Scott Kasner, MD, director of Penn’s Comprehensive Stroke Center, added that the goal of the stroke team is provide patients and their families with explanations and options so that they may make the best-informed decisions. This, along with an expert stroke team, helps patients receive the most advanced treatments for their condition.
“Victoria is exemplary because she was treated with two devices, one for reversing her stroke, and another for preventing future strokes. Both of these approaches were proven effective only in the last few years, and Penn’s multispecialty teams helped lead the trials that brought them into clinical practice.”
Victoria said she appreciates the fact that Penn was able to bring experts from so many disciplines together to ensure every aspect of her care was attended to with great detail and scrutiny.

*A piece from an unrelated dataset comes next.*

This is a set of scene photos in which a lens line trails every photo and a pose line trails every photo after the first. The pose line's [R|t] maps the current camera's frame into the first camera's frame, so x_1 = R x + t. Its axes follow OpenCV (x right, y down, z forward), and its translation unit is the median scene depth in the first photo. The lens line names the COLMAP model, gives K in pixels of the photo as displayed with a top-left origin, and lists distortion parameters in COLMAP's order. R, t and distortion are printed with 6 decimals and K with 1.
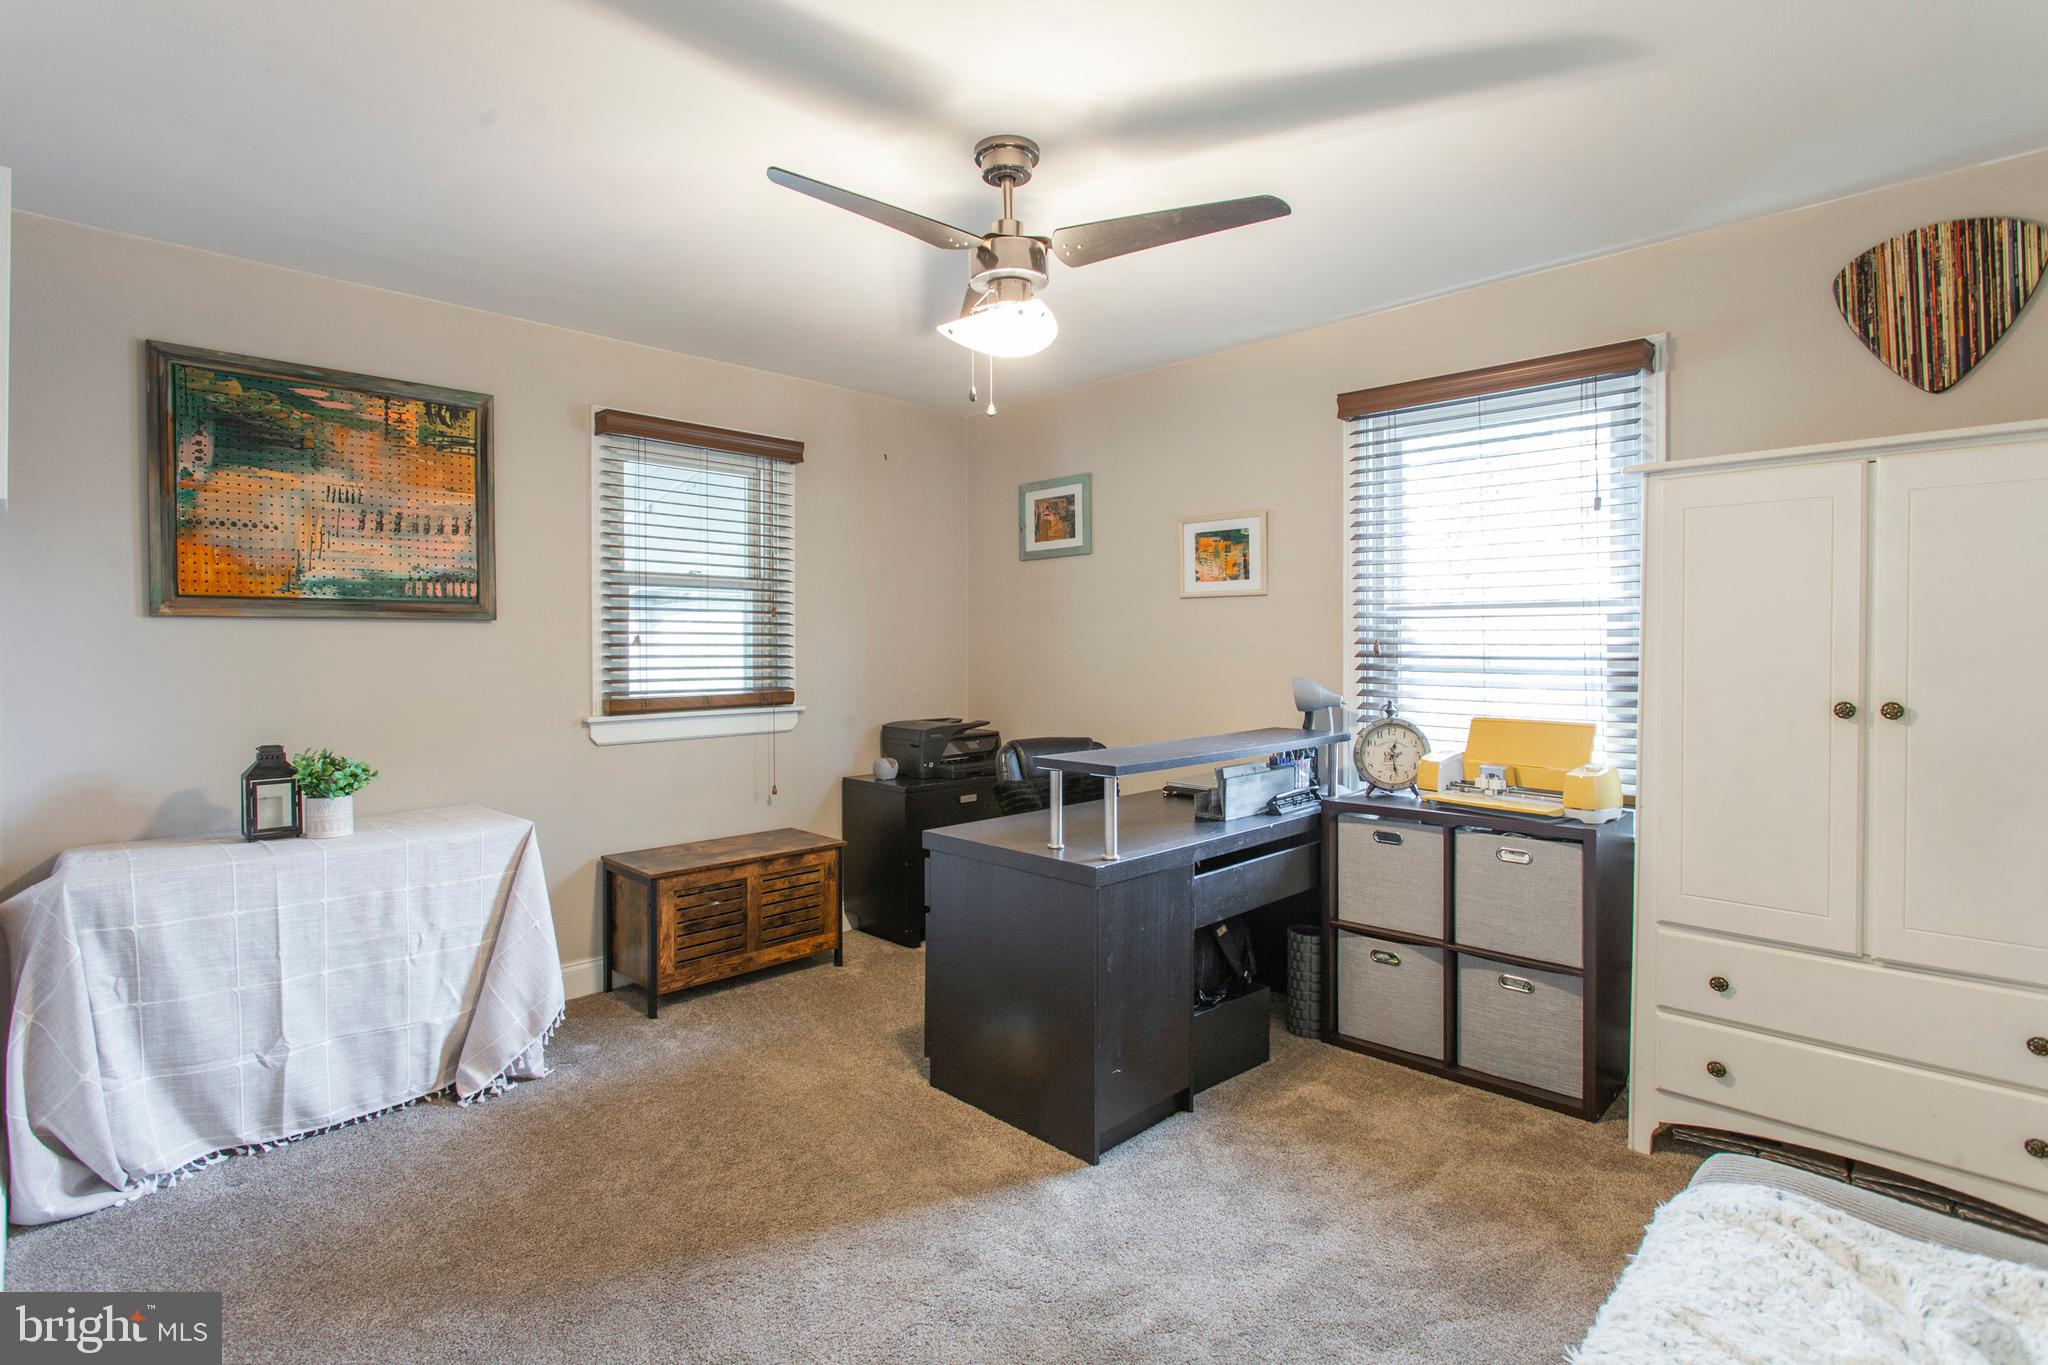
lens RADIAL K [[1001.2, 0, 1001.3], [0, 1001.2, 643.2], [0, 0, 1]] dist [-0.016783, 0.003990]
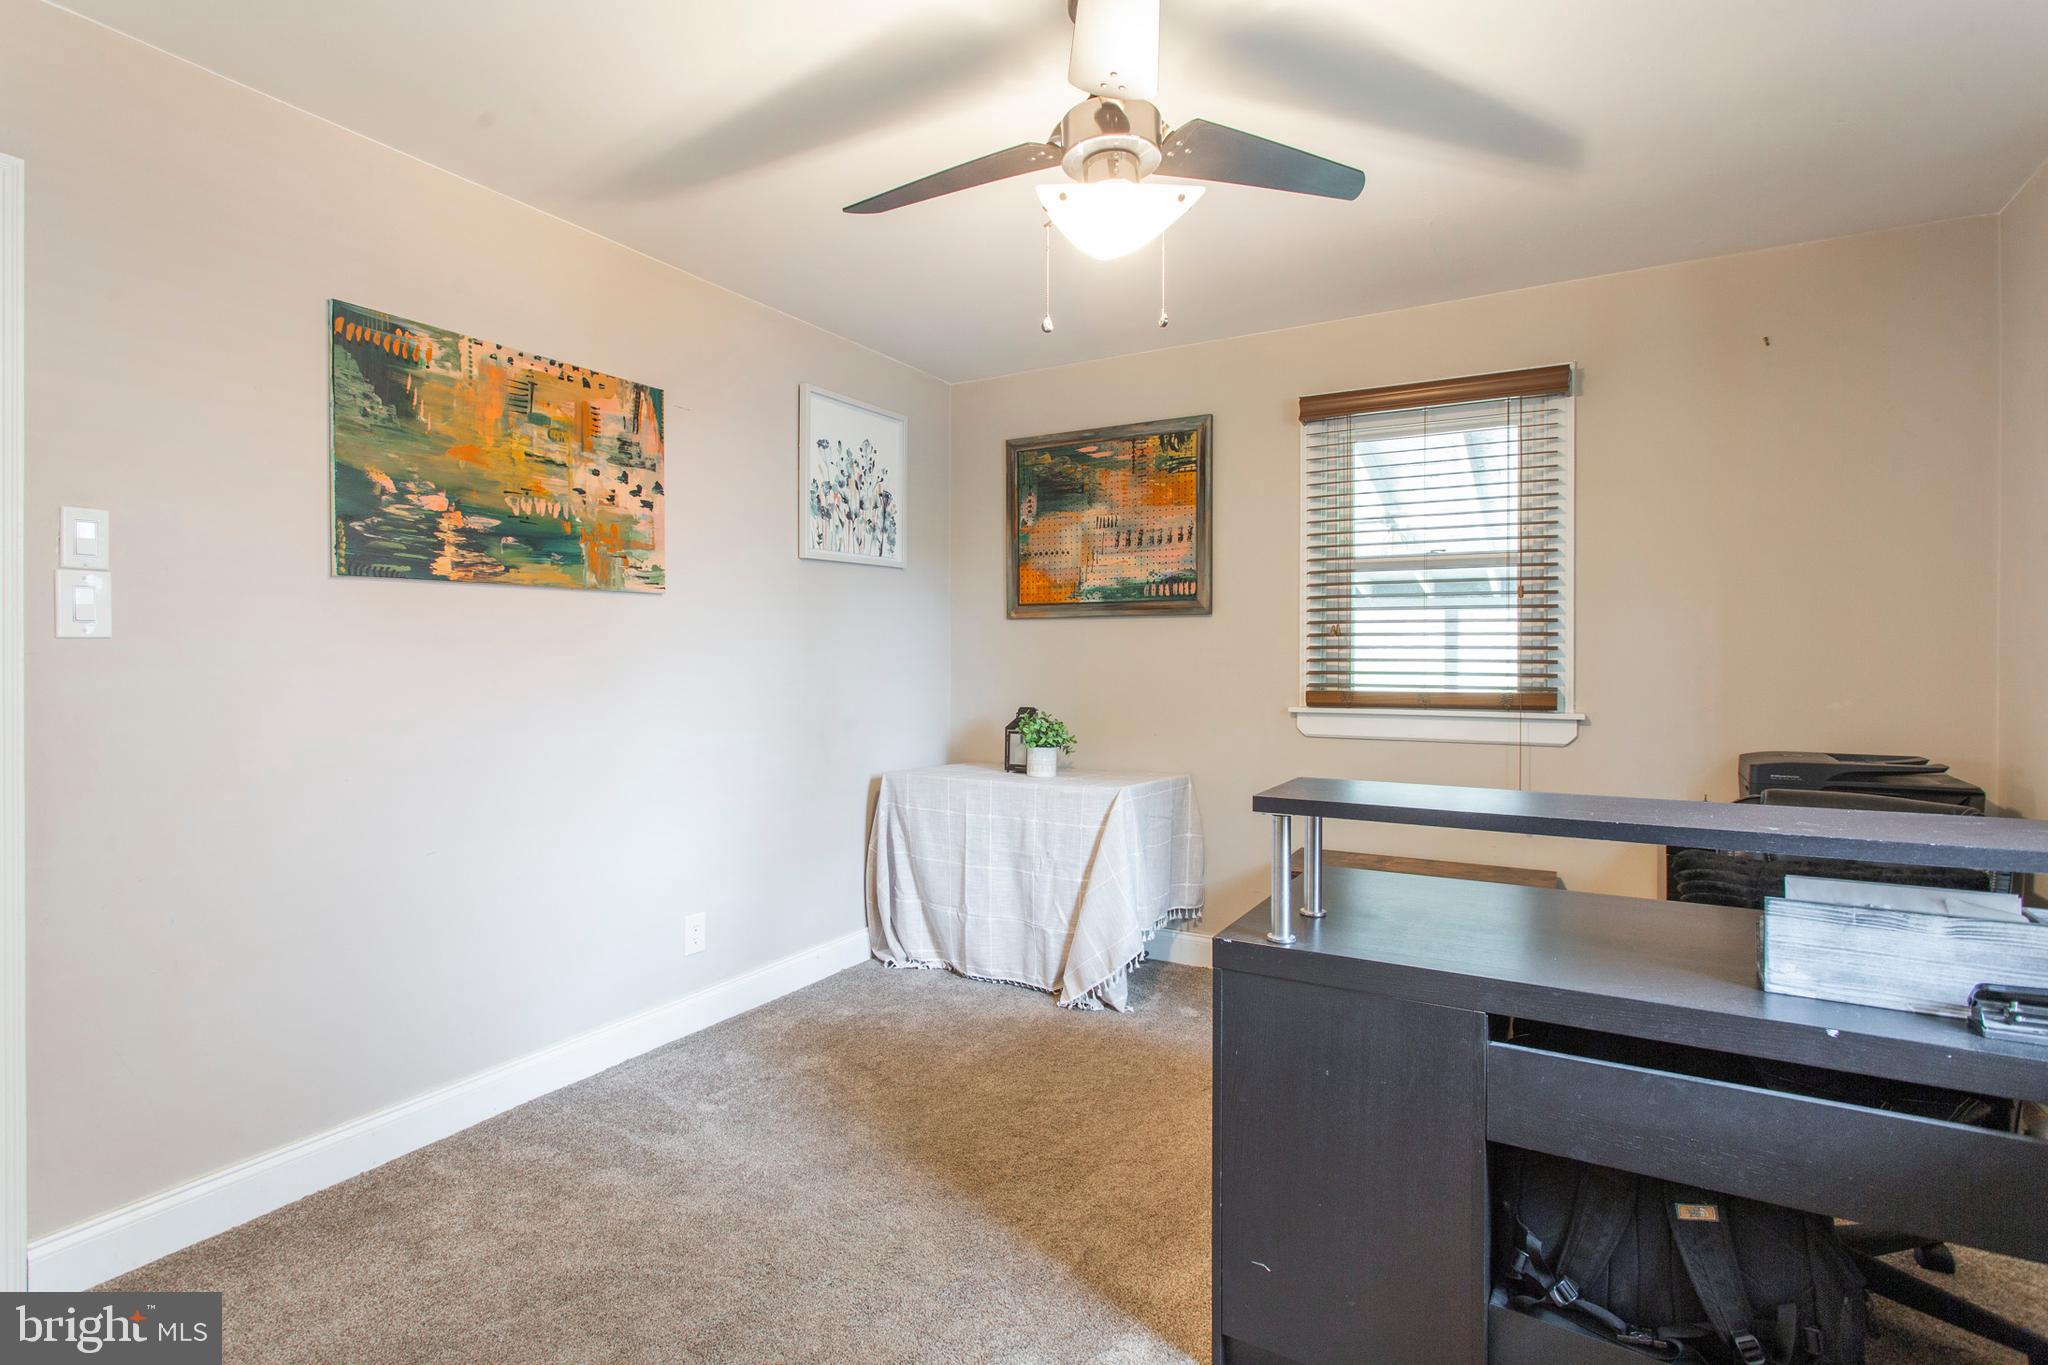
lens RADIAL K [[1001.2, 0, 1021.0], [0, 1001.2, 648.7], [0, 0, 1]] dist [-0.016783, 0.003990]
pose [[0.257732, -0.004476, -0.966206, 0.564772], [0.002333, 0.999989, -0.004010, 0.021540], [0.966214, -0.001220, 0.257740, 0.542942]]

“They were so thorough in making sure that they removed the clot and making sure there were no other issues within my heart, just to give us some reassurance because of course, having this happened just completely rocked our whole world,” she said. “I’d never had surgery in my life or any issues. So, this was just earth shattering in our little world and they did everything to make sure that we felt confident that this was a hurdle that we we’re going to have to overcome, but that I would be okay.”
“It’s one of my privileges to work at Penn where this happens so routinely. It is expected that teams will work together, in interdisciplinary teams, across services, from cardiology, maternity, neurology, neurointerventional, neuro critical care, all collaborating to develop a comprehensive care plan for patients like Victoria,” Nehaus-Booth said.
Beyond the expertise, it was the little things that really resonated with Victoria. The way her multidisciplinary care team went out of their way to make sure her family, who live in New Jersey, stayed informed of her treatment progress in Philadelphia. Or how the stroke team worked with maternal health to ensure that, as a new mom, she was given the right medications and the support of lactation consultants who provided breast pumps so she could continue feeding her newborn son. But more than anything, it was the kindness and concern of her care team that Victoria says she’ll never forget.
“When you have something especially catastrophic happen to you, what you want more than anything is to know that you're in good hands and that you're being taken care of and listened to,” she said. “They were so attentive and sensitive. Even the nurses at Virtua and Penn, I’ll never forget how patient they were with me. I felt important. I felt taken care of. I couldn’t have asked for more.”